The microstructural features dictate both the fracture morphology and the plastic behavior of the material. First, grain refinement enhances the uniformity of plastic deformation and intergranular deformation coordination. Finer grains increase the grain boundary area, thereby elevating the probability of dislocation pile-up at boundaries. This mechanism promotes coordinated deformation between adjacent grains and homogenizes dislocation distribution within each grain, enabling more uniform plastic deformation throughout the material matrix. Second, uniformly equiaxed grain structures exhibit isotropic dimensional homogeneity, leading to balanced resistance against dislocation motion in all crystallographic directions during plastic deformation. This isotropy facilitates dislocation slip and multiplication, allowing the material to deform uniformly across all axes and mitigating anisotropy-induced local stress concentrations. Third, texture elimination removes restrictions on dislocation movement along specific crystallographic planes/directions, further enhancing deformation coordination and overall plasticity.

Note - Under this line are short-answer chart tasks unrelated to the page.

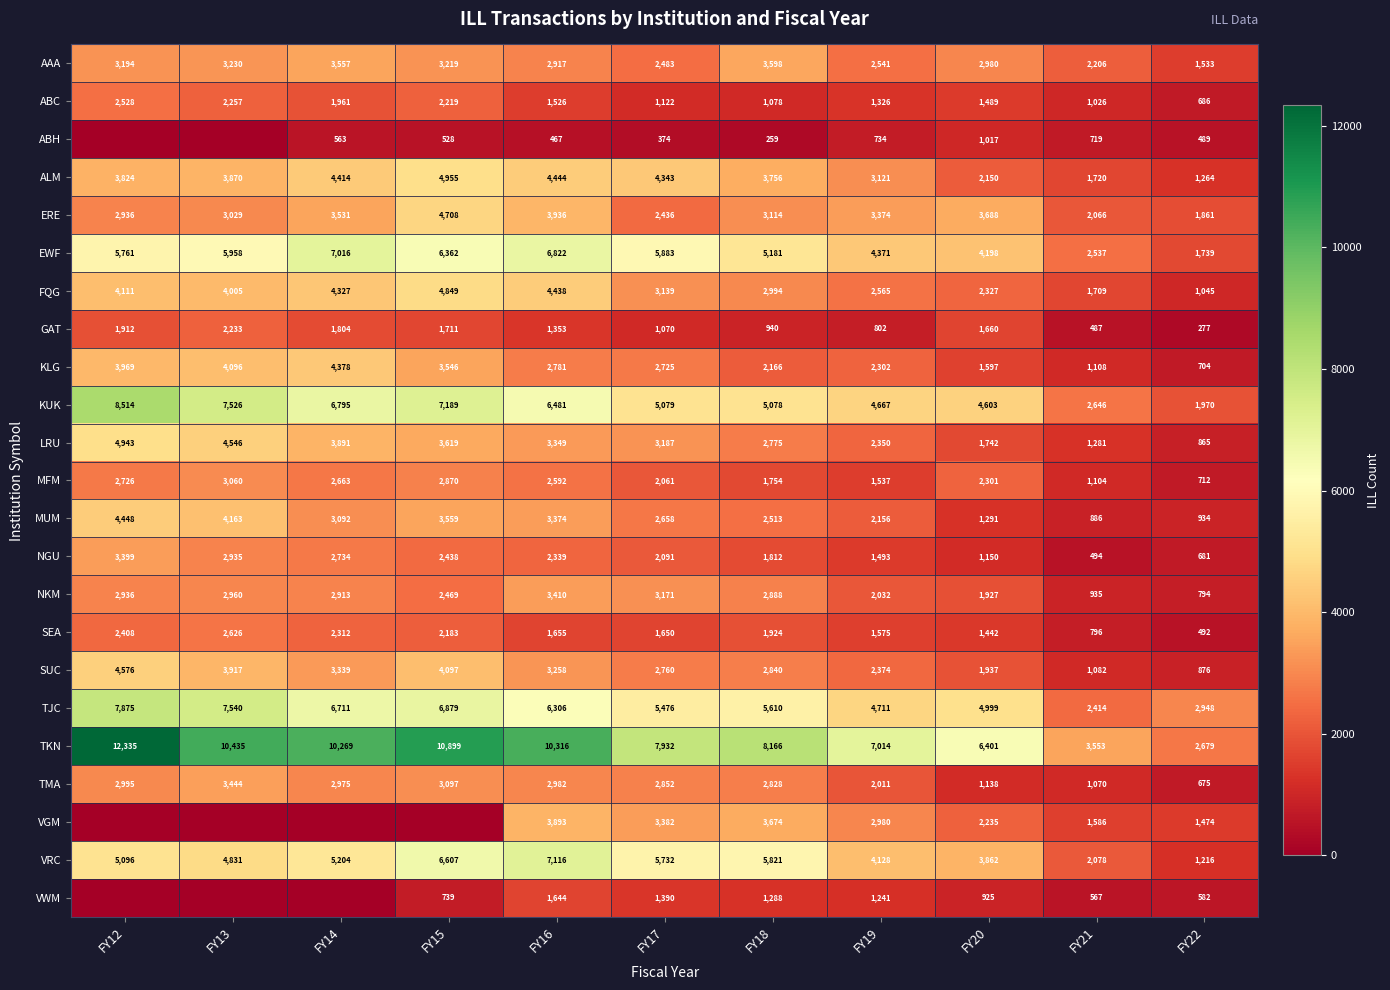

Rank the series at FY21 from lowest to highest value.

GAT, NGU, VWM, ABH, SEA, MUM, NKM, ABC, TMA, SUC, MFM, KLG, LRU, VGM, FQG, ALM, ERE, VRC, AAA, TJC, EWF, KUK, TKN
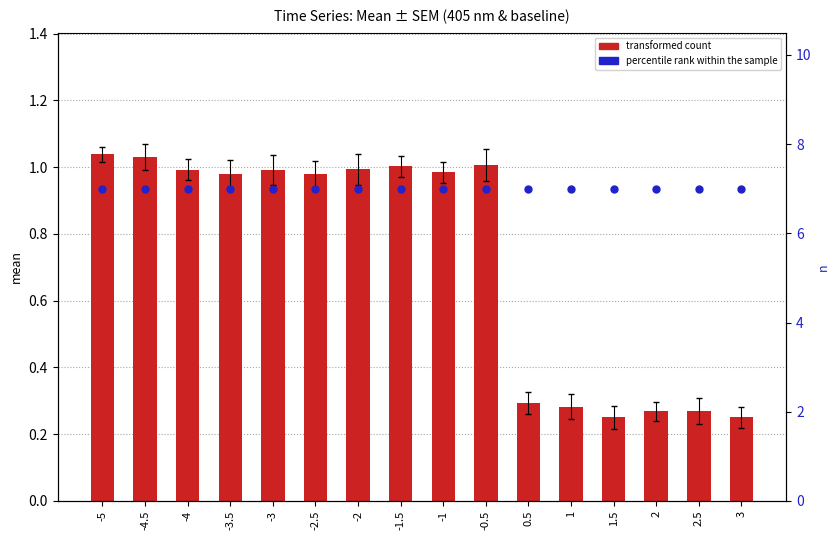

Which series has the largest total across all categories?

n within sample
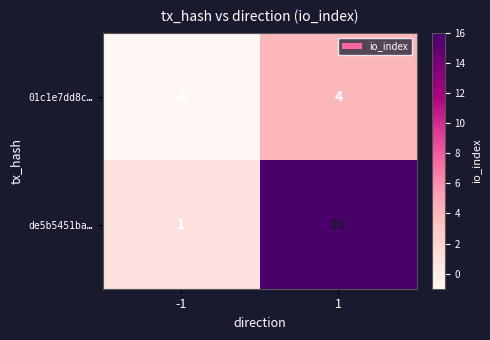

How many categories are shown in the chart?

2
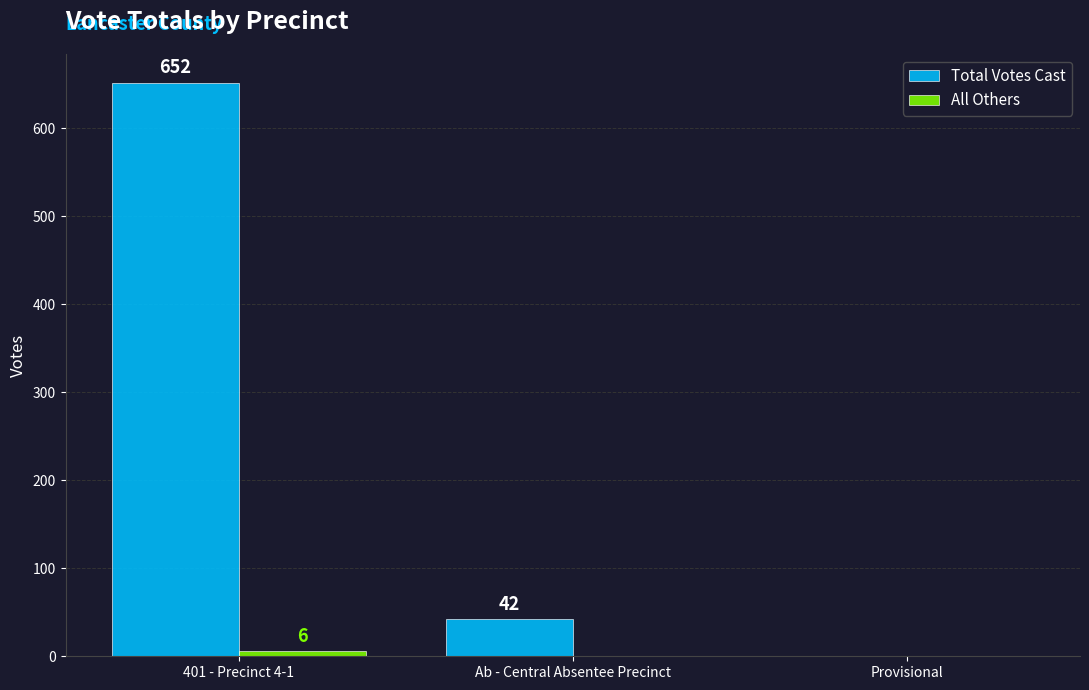

At which category is the sum across all series the highest?

401 - Precinct 4-1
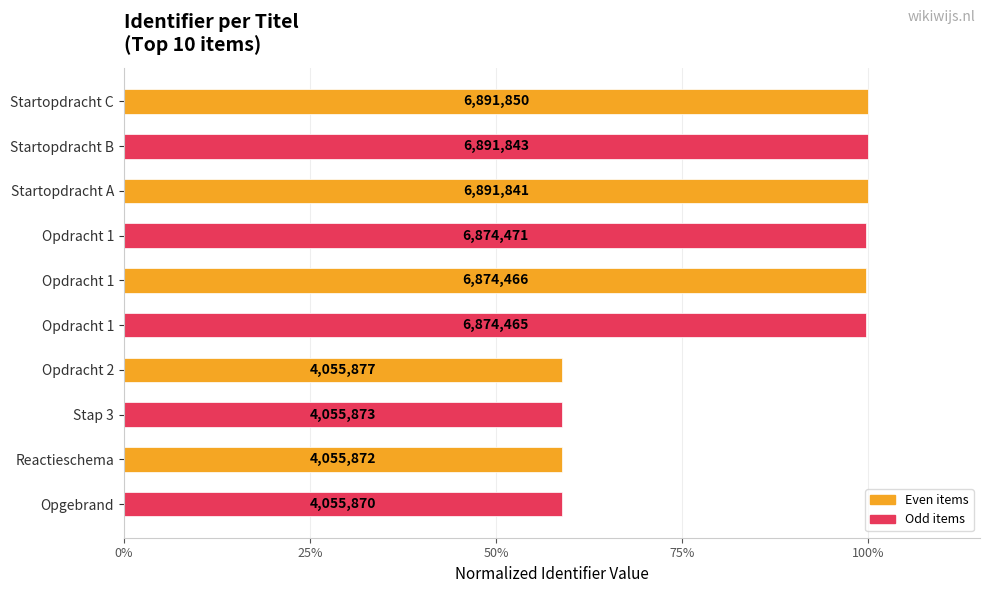

What is the maximum value shown in the chart?

1.0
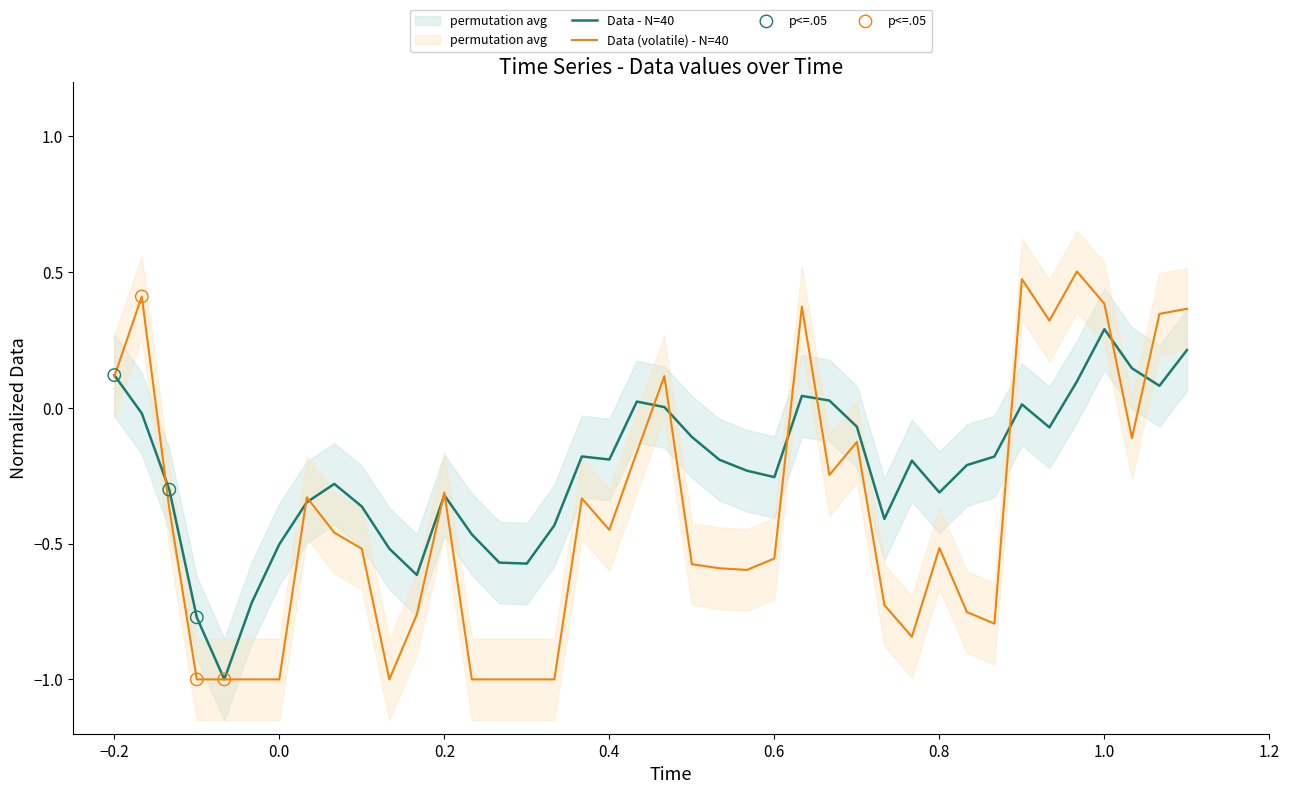

What is the minimum value for Data - N=40?

-1.0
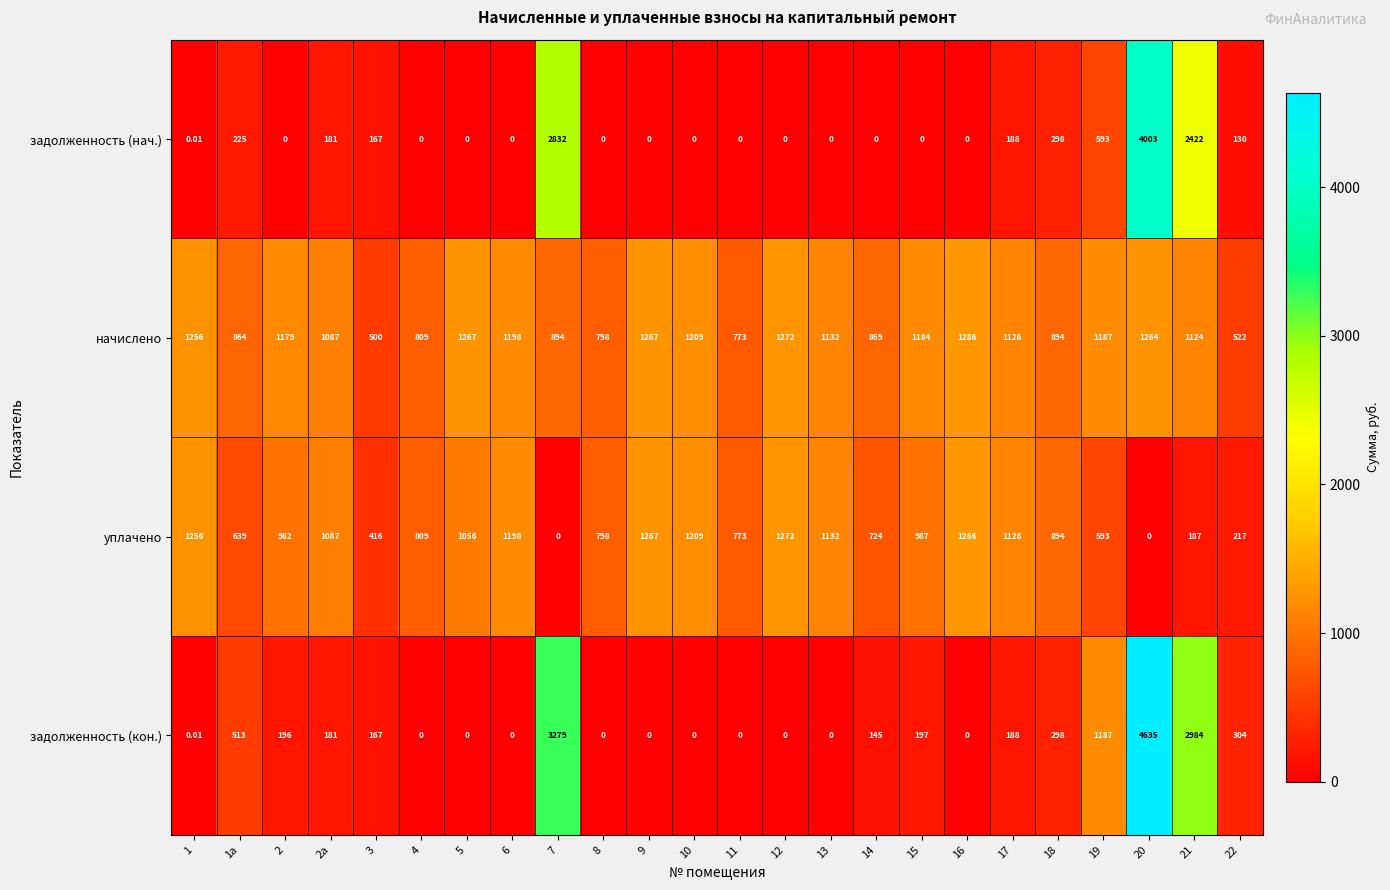

Which series changed the most between 19 and 21?

задолженность (нач.)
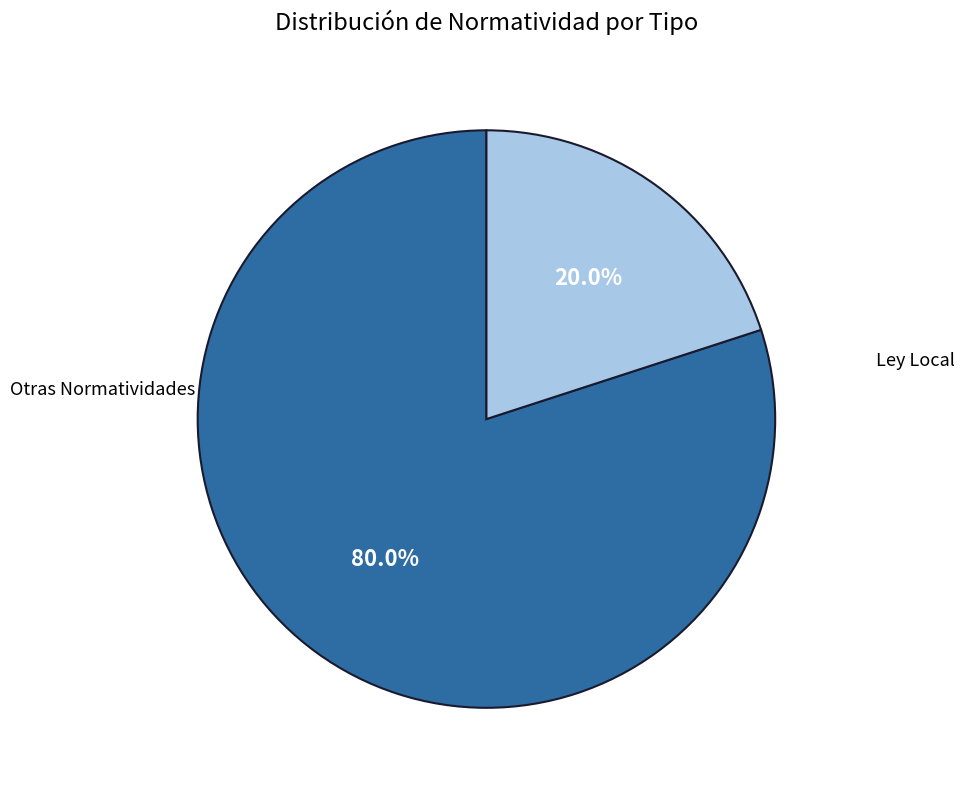

Does any single category account for the majority?

Yes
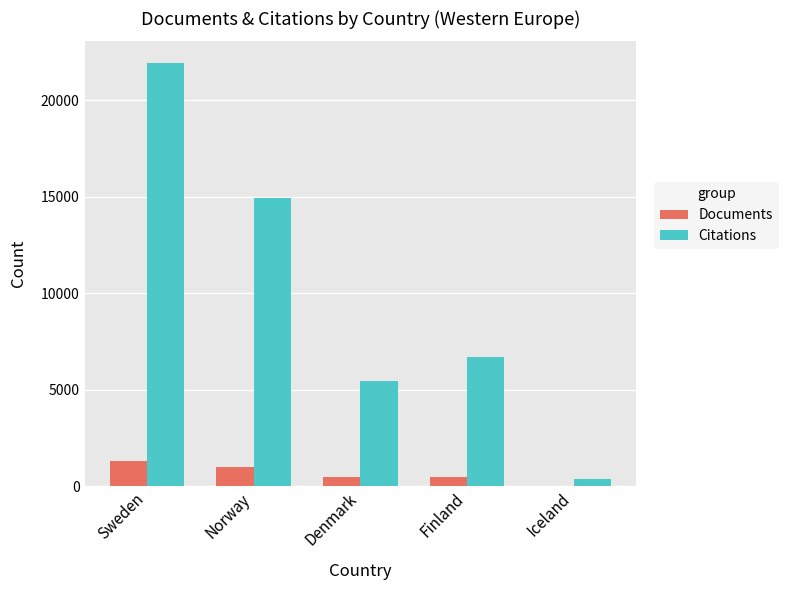

Which series changed the most between Finland and Iceland?

Citations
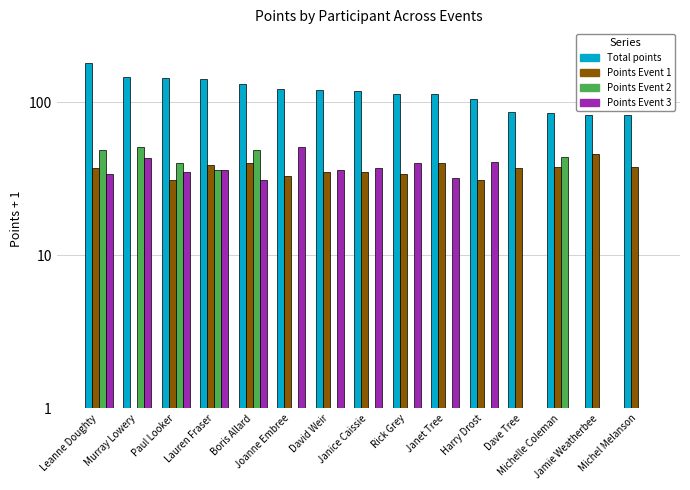

Does the chart contain any negative values?

No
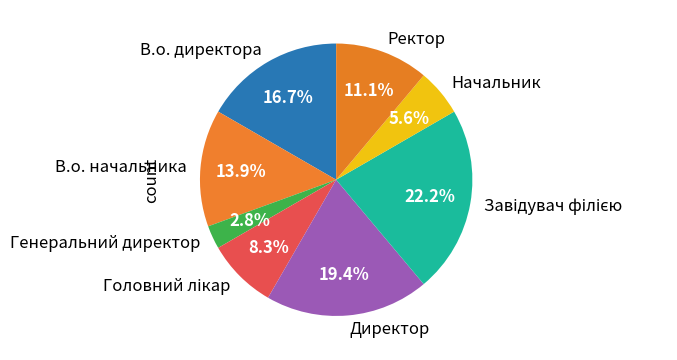

How many segments does this pie chart have?

8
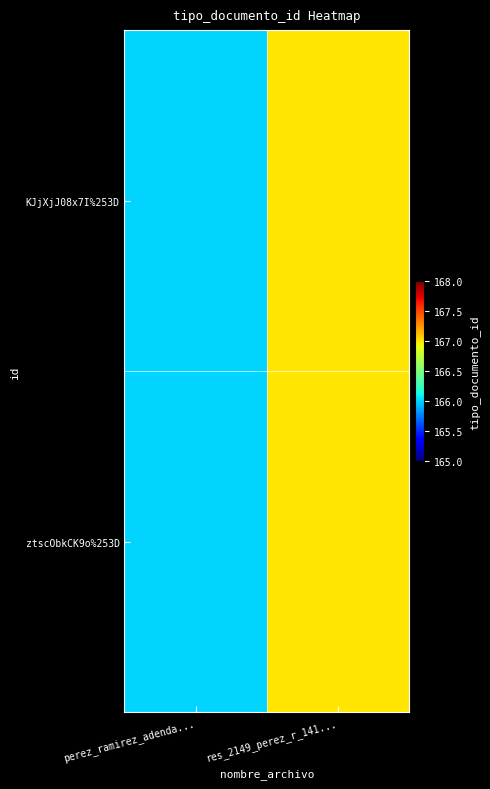

At perez_ramirez_adenda..., list the series in order from smallest to largest.

KJjXjJ08x7I%253D, ztscObkCK9o%253D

Notably, retained austenite—owing to its ductile nature—typically contributes positively to plasticity. In specimen 3#, the combined effects of 4.5% retained austenite and grain refinement synergistically maximize plasticity. However, in the specimen 4# subjected to four times of solution treatment, despite an 8.9% retained austenite content, grain coarsening dominates, causing elongation to decline. This underscores that the plastic benefit of minor retained austenite is subordinate to grain refinement, with the latter serving as the primary determinant of ductility.

4. Conclusions

Through SEM and XRD microstructural characterization and room-temperature tensile testing, the influence of cold deformation-cyclic solution treatment on the microstructure and mechanical properties of 18Ni(300) maraging steel prior to aging was systematically investigated. The key findings are summarized as follows:

(1)

Compared with the traditional process, the cold deformation-cyclic solution treatment process can effectively refine the original austenite grains (minimum equivalent circle radius: 3.3 μm) and martensitic microstructure (minimum length and width: 7 μm and 1.3 μm, respectively) and render the original austenite grains uniformly equiaxed.

(2)

Cold deformation introduces crystallographic preferred orientation (texture), which is mitigated through recrystallization during cyclic solution treatments. The interplay between texture generation and annihilation enhances grain refinement efficiency.

(3)

Cyclic solution treatment promotes the formation of retained austenite within the martensitic matrix, with its volume fraction increasing monotonically with treatment cycles. After three cycles, the retained austenite content was 4.5%, and after four cycles, the retained austenite content was 8.9%.

(4)

Grain refinement and uniform equiaxialization are the dominant strengthening-toughening mechanisms, contributing to concurrent improvements in strength and ductility. In contrast, retained austenite acts as a soft phase, reducing matrix strength while providing limited plasticity enhancement, necessitating strict compositional control.

(5)

Under fixed solution parameters, the optimal number of solution treatments is deformation-dependent. For 30% cold deformation, three solution cycles at 860 °C for 10 min yield the most refined microstructure, fully equiaxed grains, complete texture elimination, and balanced retained austenite. This condition achieves the ideal strength-ductility balance (tensile strength of 1240 MPa and elongation of 9.93%), establishing a robust microstructural foundation for subsequent aging treatment.